Every element of our society is arrayed against the possibility of viral grassroots organization. Occupy Wall Street should not exist. Yet it does. Its mere existence is a success because something in the prevailing cultural environment has to have changed to permit its birth. Its existence is proof that we are not just hoping for a new world — we have already created it and our creation grows every day.
We occupiers intend on living within a society that supports our fundamental rights and encourages the complete attainment of our potential. Within the encampments we have already achieved that — either the rest of society complies with what is really in their hearts — or the camps will swell and replace that society.

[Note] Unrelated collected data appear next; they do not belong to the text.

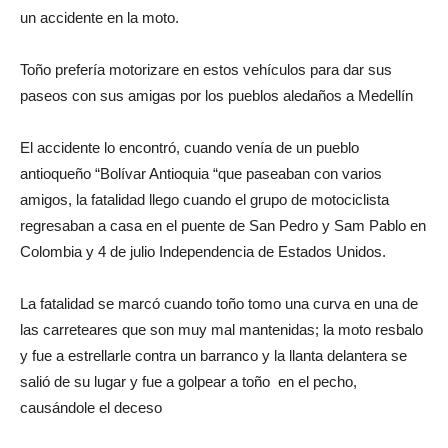
un accidente en la moto.
Toño prefería motorizare en estos vehículos para dar sus
paseos con sus amigas por los pueblos aledaños a Medellín
El accidente lo encontró, cuando venía de un pueblo
antioqueño “Bolívar Antioquia “que paseaban con varios
amigos, la fatalidad llego cuando el grupo de motociclista
regresaban a casa en el puente de San Pedro y Sam Pablo en
Colombia y 4 de julio Independencia de Estados Unidos.
La fatalidad se marcó cuando toño tomo una curva en una de
las carreteares que son muy mal mantenidas; la moto resbalo
y fue a estrellarle contra un barranco y la llanta delantera se
salió de su lugar y fue a golpear a toño en el pecho,
causándole el deceso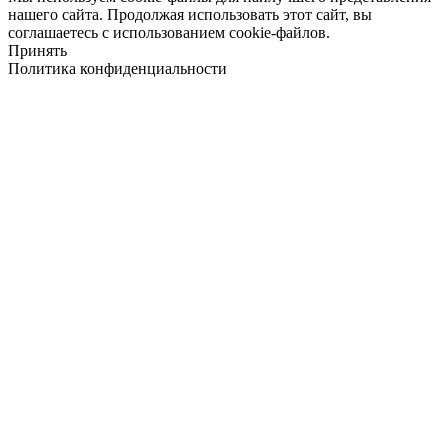
нашего сайта. Продолжая использовать этот сайт, вы
соглашаетесь с использованием cookie-файлов.
Принять
Политика конфиденциальности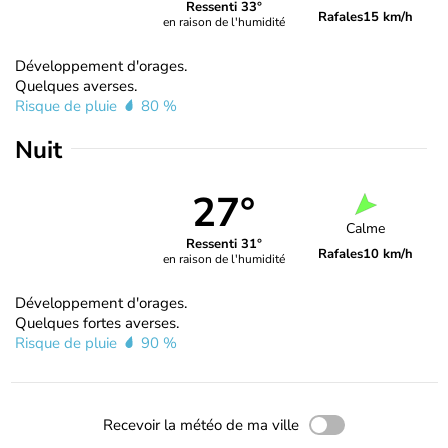
Ressenti 33°
Rafales
15 km/h
en raison de l'humidité
Développement d'orages.
Quelques averses.
Risque de pluie
80 %
Nuit
27°
Calme
Ressenti 31°
Rafales
10 km/h
en raison de l'humidité
Développement d'orages.
Quelques fortes averses.
Risque de pluie
90 %
Recevoir la météo de ma ville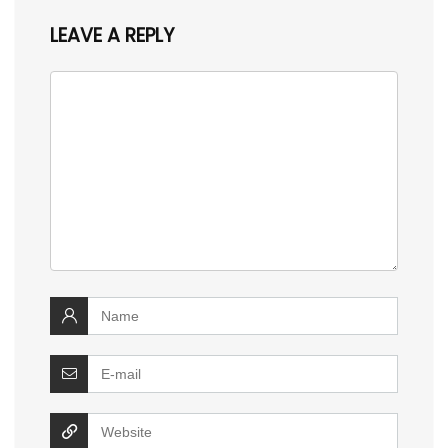
LEAVE A REPLY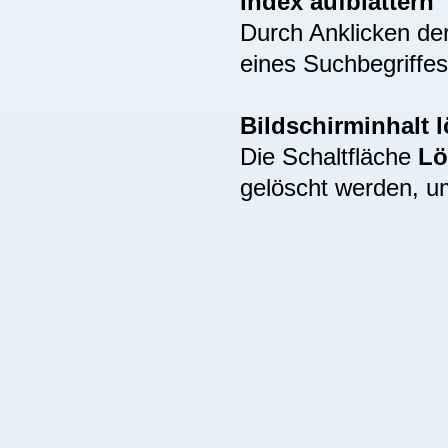
Index aufblättern
Durch Anklicken de
eines Suchbegriffes
Bildschirminhalt 
Die Schaltfläche
Lö
gelöscht werden, u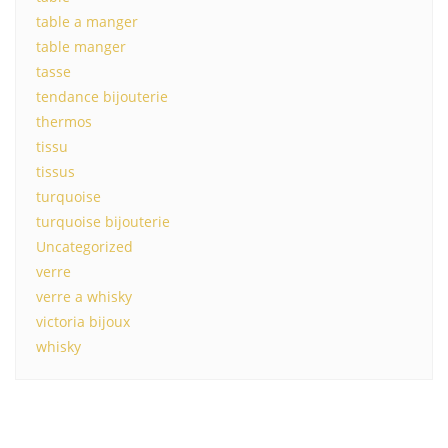
table a manger
table manger
tasse
tendance bijouterie
thermos
tissu
tissus
turquoise
turquoise bijouterie
Uncategorized
verre
verre a whisky
victoria bijoux
whisky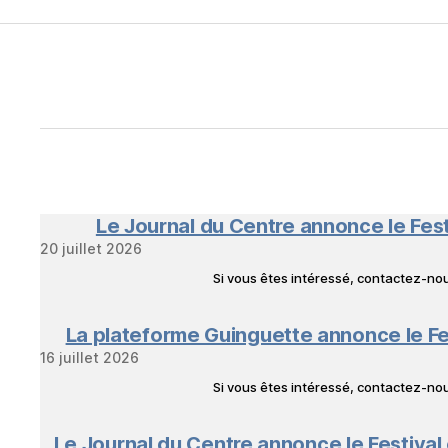
Le Journal du Centre annonce le Fes
20 juillet 2026
Si vous êtes intéressé, contactez-n
La plateforme Guinguette annonce le Fe
16 juillet 2026
Si vous êtes intéressé, contactez-n
Le Journal du Centre annonce le Festival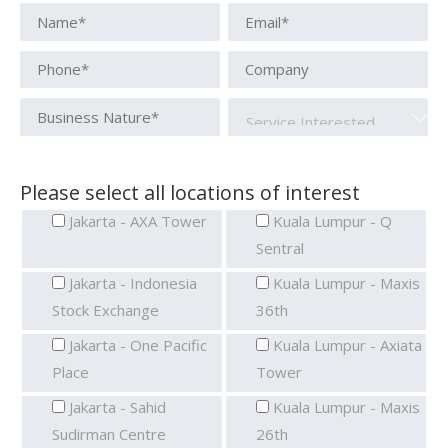
Please select all locations of interest
Jakarta - AXA Tower
Kuala Lumpur - Q
Sentral
Jakarta - Indonesia
Kuala Lumpur - Maxis
Stock Exchange
36th
Jakarta - One Pacific
Kuala Lumpur - Axiata
Place
Tower
Jakarta - Sahid
Kuala Lumpur - Maxis
Sudirman Centre
26th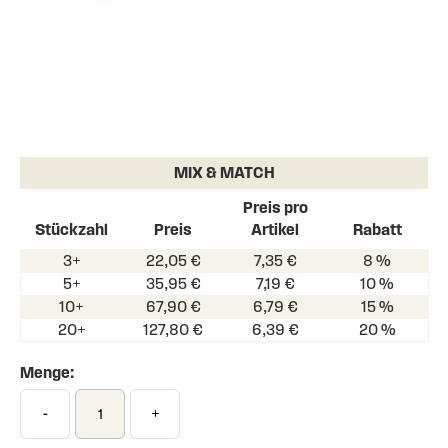
Skip
to
the
MIX & MATCH
beginning
of
Preis pro
the
Stückzahl
Preis
Artikel
Rabatt
images
3+
22,05 €
7,35 €
8 %
gallery
5+
35,95 €
7,19 €
10 %
10+
67,90 €
6,79 €
15 %
20+
127,80 €
6,39 €
20 %
Menge:
-
+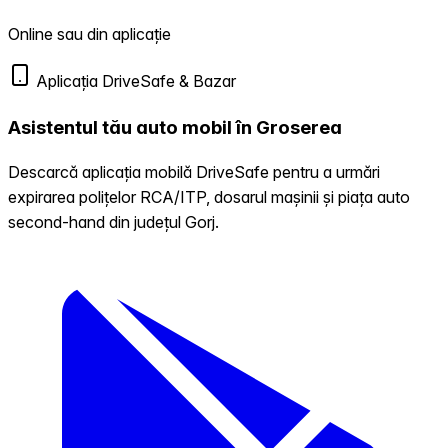
Online sau din aplicație
Aplicația DriveSafe & Bazar
Asistentul tău auto mobil în Groserea
Descarcă aplicația mobilă DriveSafe pentru a urmări
expirarea polițelor RCA/ITP, dosarul mașinii și piața auto
second-hand din județul Gorj.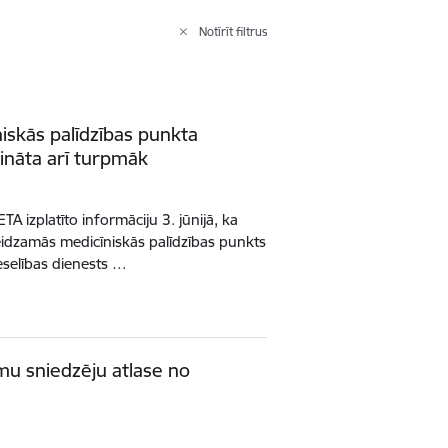
Notīrīt filtrus
skās palīdzības punkta
šināta arī turpmāk
A izplatīto informāciju 3. jūnijā, ka
Steidzamās medicīniskās palīdzības punkts
eselības dienests …
mu sniedzēju atlase no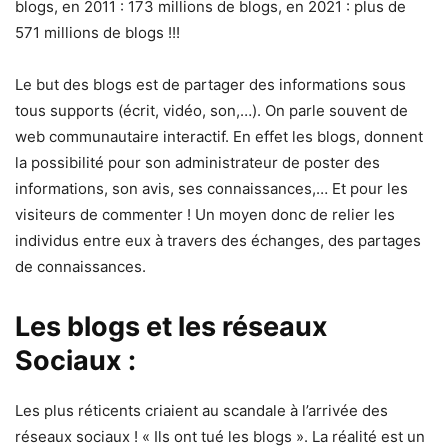
blogs, en 2011 : 173 millions de blogs, en 2021 : plus de
571 millions de blogs !!!
Le but des blogs est de partager des informations sous
tous supports (écrit, vidéo, son,…). On parle souvent de
web communautaire interactif. En effet les blogs, donnent
la possibilité pour son administrateur de poster des
informations, son avis, ses connaissances,… Et pour les
visiteurs de commenter ! Un moyen donc de relier les
individus entre eux à travers des échanges, des partages
de connaissances.
Les blogs et les réseaux
Sociaux :
Les plus réticents criaient au scandale à l’arrivée des
réseaux sociaux ! « Ils ont tué les blogs ». La réalité est un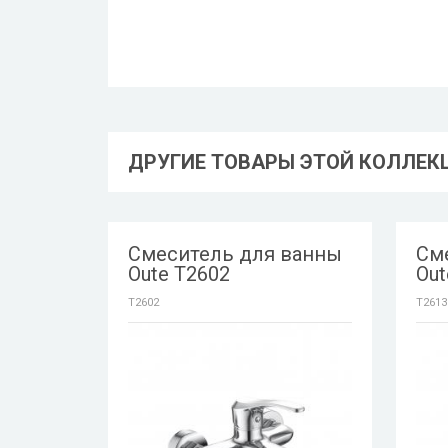
ДРУГИЕ ТОВАРЫ ЭТОЙ КОЛЛЕК
Смеситель для ванны
См
Oute T2602
Out
T2602
T2613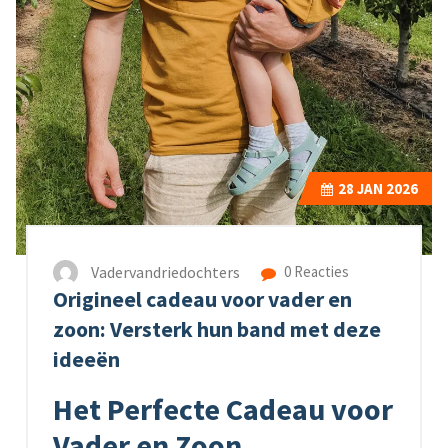
28
JAN 2026
Vadervandriedochters
0 Reacties
Origineel cadeau voor vader en
zoon: Versterk hun band met deze
ideeën
Het Perfecte Cadeau voor
Vader en Zoon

Either way, the world will be occupied.
This isn’t what democracy looks like, for that word is, like socialism, terminally co-opted by the manufacturers of consent — this is libratory sweetness, this is the unguilded uprising of the spirit, this is dissent, dulcet toned and angry in the service of love. It looks pretty good from here inside the plaza — and I trust it looks just as bright from the plaza inside yourself. The space within you where those notions are also awakening and stretching their infinite limbs into what, a mere month ago, was impossible.